Trump then pressed Barr's successor, then-acting Attorney General Jeffrey Rosen, along with then-acting Deputy Attorney General Richard Donoghue, to reverse Barr's finding.

“Just say the election was corrupt and leave the rest to me and the Republican congressmen,” Trump implored in a Dec. 27, 2020, conversation memorialized in Donoghue’s contemporaneous notes. In a wild Oval Office meeting, Trump threatened to replace Rosen with Jeffrey Clark, a lower-level Justice official who supported the "fake electors" plan, according to witnesses.

By early January, Trump had trained his focus on flipping Pence, according to aides to both men who have testified at prior hearings. Trump berated Pence for refusing to tamper with the electoral count in a phone call Jan. 6, with one witness saying he called his second in command "the p word."

Trump, according to documents obtained by the committee, added references to Pence into his "Stop the Steal" rally speech. He told supporters that Pence was the only man who could keep him in office as he instructed them to march to the Capitol.
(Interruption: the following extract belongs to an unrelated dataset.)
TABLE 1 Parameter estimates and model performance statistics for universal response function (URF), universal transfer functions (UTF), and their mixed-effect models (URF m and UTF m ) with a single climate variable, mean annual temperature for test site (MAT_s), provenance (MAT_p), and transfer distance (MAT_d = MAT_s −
When he was told backstage that the crowd was thinner because some of his supporters were armed and didn't want to go through magnetometers — metal detectors — he lashed out, according to Hutchinson.

“I don’t f---ing care that they have weapons,” Trump fumed, according to Hutchinson. “They’re not here to hurt me. Take the f---ing mags away.”

He would become more upset after the rally when his security team told him he was being taken back to the White House, rather than to the Capitol, where he had promised to join his supporters, Hutchinson testified.

Then, as rioters attacked police, breached the Capitol, and marauded through the Senate chamber and congressional offices, Trump watched the events unfold from the relative calm of one of the most secure sanctums on the planet.